Selected excerpt
---------------

It is my opinion that film is still quite alive in astronomical imaging. Wide-field imaging is a little arbitrary by definition, but I consider using telescopes or lenses with focal lengths less than about 1000mm to be wide field in presentation. Although dedicated full frame 35mm CCDs are now available, they are all monochrome in their imaging and therefore need to image each color separately. This is very time consuming and is especially challenging for those without permanent imaging setups like an observatory. So for me, film still holds an edge over digital with regards to recording wide fields of view in color in an efficient manner. Two major challenges with film: dark skies and film selection. The non-linear recording characteristics of film make it more vulnerable to light pollution than CCD sensors. For best results with film, dark skies are needed. For most of us, this means that we must travel to remote areas to setup our equipment. This is challenging in more ways than I have time to cover here, but you can probably think of the problems inherent with this approach. Regarding film selection, it brings a tear to my eye when I read that an emulsion has become “friendlier” to “skin tones.” This generally translates into a reduction in the spectral sensitivity of the all-important 656nm line, or the Hydrogen Alpha line, in the far red end of the spectrum. Many galactic nebulas emit their photons in this spectrum. There are currently no good print films for astronomical use available in the US. Konica Centuria 400 is a good candidate, but it has limited availability in 35mm format in the U.S. and larger formats are limited to the Japanese market. We have two good options in color slide film with Kodak E200 and Fuji Provia 400. I prefer E200 most of the time, especially when an object has high emissions in the hydrogen alpha line. Imaging time required for most deep sky astronomical objects is two – four hours. The total imaging time is generally achieved through stacking multiple frames of shorter exposures. The minimum exposure for me is two 60 minute shots stacked together when shooting E200 at f6 on a 600mm focal length scope.

---------------

Dataset
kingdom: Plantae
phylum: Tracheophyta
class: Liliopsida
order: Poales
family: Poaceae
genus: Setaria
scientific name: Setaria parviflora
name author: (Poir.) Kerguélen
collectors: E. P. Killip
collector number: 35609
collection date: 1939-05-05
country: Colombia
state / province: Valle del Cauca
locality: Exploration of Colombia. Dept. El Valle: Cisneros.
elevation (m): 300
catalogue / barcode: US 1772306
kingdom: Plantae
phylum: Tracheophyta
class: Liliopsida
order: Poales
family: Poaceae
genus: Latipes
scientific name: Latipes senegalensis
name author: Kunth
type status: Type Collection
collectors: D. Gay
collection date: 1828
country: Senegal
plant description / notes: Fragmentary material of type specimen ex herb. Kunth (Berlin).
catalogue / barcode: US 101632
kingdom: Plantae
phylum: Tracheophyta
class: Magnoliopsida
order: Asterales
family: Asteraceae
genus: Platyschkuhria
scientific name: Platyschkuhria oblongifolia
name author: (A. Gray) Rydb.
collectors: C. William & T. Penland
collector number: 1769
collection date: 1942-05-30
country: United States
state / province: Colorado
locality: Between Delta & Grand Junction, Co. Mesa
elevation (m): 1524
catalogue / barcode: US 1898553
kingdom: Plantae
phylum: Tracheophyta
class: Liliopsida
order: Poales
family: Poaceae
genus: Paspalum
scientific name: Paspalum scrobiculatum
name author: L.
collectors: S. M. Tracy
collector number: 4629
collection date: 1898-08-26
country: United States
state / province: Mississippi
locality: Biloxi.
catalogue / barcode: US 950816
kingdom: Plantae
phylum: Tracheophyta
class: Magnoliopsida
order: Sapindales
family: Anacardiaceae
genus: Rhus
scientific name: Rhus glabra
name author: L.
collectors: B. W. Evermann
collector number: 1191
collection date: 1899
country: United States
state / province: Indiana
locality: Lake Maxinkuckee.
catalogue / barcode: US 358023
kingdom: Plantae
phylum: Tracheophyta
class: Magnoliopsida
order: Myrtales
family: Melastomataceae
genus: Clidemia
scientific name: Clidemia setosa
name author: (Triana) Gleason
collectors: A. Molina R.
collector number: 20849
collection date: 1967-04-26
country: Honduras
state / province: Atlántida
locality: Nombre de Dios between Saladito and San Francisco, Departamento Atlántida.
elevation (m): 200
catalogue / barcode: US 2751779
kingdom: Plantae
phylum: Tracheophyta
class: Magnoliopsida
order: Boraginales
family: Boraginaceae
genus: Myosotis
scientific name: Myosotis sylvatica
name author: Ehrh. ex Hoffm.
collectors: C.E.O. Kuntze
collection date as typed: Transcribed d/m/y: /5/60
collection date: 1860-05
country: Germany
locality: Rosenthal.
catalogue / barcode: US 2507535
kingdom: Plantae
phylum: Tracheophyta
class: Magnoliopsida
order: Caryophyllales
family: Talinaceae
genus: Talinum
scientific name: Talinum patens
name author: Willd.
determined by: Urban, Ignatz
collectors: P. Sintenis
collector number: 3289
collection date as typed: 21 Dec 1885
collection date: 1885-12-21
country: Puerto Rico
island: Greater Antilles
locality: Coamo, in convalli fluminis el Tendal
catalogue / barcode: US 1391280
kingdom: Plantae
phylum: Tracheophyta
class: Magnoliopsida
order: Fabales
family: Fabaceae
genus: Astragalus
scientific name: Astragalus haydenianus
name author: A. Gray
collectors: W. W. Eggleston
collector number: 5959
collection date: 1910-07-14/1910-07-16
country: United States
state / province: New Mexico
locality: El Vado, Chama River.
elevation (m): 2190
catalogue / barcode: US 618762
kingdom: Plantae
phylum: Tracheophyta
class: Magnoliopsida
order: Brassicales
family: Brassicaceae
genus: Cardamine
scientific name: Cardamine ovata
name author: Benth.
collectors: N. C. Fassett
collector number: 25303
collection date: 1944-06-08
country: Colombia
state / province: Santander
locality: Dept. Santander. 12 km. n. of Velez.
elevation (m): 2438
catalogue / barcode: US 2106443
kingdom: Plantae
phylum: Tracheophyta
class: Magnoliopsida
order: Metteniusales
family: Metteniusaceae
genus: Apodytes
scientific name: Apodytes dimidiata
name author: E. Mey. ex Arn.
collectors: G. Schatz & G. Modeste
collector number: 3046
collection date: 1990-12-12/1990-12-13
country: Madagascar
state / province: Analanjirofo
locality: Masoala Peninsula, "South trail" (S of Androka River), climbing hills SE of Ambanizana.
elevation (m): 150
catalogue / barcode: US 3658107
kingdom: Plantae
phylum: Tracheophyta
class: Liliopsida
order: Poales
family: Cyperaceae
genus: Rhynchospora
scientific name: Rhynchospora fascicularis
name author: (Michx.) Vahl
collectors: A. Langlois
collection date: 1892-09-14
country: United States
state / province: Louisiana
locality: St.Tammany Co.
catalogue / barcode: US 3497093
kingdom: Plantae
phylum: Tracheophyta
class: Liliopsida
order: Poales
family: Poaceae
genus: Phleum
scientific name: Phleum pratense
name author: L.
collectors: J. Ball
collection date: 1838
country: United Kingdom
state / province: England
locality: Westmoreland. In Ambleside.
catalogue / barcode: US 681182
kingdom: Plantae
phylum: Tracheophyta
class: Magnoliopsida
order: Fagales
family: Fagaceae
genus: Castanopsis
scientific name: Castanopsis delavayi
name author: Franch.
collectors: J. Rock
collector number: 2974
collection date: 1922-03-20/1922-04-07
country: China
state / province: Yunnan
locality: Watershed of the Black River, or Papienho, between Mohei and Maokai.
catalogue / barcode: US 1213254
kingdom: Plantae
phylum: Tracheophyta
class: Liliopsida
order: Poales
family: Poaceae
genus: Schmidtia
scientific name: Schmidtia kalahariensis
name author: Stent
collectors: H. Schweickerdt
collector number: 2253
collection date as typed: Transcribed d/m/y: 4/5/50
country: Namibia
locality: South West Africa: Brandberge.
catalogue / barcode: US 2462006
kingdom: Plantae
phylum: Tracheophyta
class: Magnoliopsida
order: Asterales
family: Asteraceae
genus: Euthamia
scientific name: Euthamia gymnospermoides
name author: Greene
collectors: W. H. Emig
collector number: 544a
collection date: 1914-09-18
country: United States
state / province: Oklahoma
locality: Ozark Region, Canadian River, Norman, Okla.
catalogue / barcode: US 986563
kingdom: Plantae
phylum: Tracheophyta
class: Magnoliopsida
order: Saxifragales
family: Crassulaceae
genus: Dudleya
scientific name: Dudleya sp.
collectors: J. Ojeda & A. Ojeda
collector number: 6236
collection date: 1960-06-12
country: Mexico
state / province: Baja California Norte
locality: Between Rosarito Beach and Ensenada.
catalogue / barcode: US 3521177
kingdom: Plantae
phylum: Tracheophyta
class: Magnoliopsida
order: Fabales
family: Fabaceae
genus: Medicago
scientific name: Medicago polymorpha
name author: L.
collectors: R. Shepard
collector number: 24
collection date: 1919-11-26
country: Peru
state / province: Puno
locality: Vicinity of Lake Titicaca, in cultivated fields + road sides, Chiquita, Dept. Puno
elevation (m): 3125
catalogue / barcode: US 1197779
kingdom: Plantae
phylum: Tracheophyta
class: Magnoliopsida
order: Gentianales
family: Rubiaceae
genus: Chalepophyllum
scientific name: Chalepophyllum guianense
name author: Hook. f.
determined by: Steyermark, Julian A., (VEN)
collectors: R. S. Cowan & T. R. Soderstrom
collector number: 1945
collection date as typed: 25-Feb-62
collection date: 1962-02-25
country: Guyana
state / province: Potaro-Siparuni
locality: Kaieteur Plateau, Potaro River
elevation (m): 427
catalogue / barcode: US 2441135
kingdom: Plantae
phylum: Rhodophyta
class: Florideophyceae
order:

---------------

Task 1
In the text on film astrophotography, which focal lengths does the writer count as wide field?
Task 2
Continue the text on using film for wide-field astronomical imaging, picking up after its last sentence.

Output 1
Telescopes or lenses with focal lengths less than about 1000mm.

Output 2
There are currently very few color print film options in the U.S. TechPan is a good print option, but requires very special handling and preparation and is black and white.
Dedicated astronomical CCDs:
As in nearly all photographic genres, the advancement of quality digital imaging in astronomy has been remarkable over the past 5 years. These dedicated cameras are made by companies likeSanta Barbara Instrument Group(SBIG). The CCD chips for these cameras have been selected on the basis of their ideal spectral sensitivity characteristics in order to fully capture the photons being emitted by the astronomical object. These cameras also minimize the amount of noise in the image by cooling the chip to 30 degrees below the ambient temperature. Techniques for dedicated astronomical imaging are quite numerous and detailed. For best results, a number of calibration steps must be included. These steps are subtracting dark frames, bias frames, and flat fields from the light frames. Multiple light frame images are captured and then stacked in order to smooth the digital noise inherent in the image and also to enhance the signal of the object. Some sensors come with one shot color options, but I believe the highest quality results are obtained with the monochrome chips where color is achieved by combining separate red, green, and blue filtered exposures. Initially, many were overjoyed with the sensitivity of the CCD over film and how quickly one could capture a decent image. With time and with changing standards of quality, we now find ourselves imaging for longer periods of time with the CCD than with film to achieve smooth results with color. Another popular approach to increase field size with smaller imaging chips is to construct a mosaic of images. I have completed one mosaic on my website that involved over 16 individual frames at 3 hours exposure each for a total exposure time of 48 hours! I was tired after that project. For more on imaging with astronomical CCDs, please see the resources listed at the end of the article.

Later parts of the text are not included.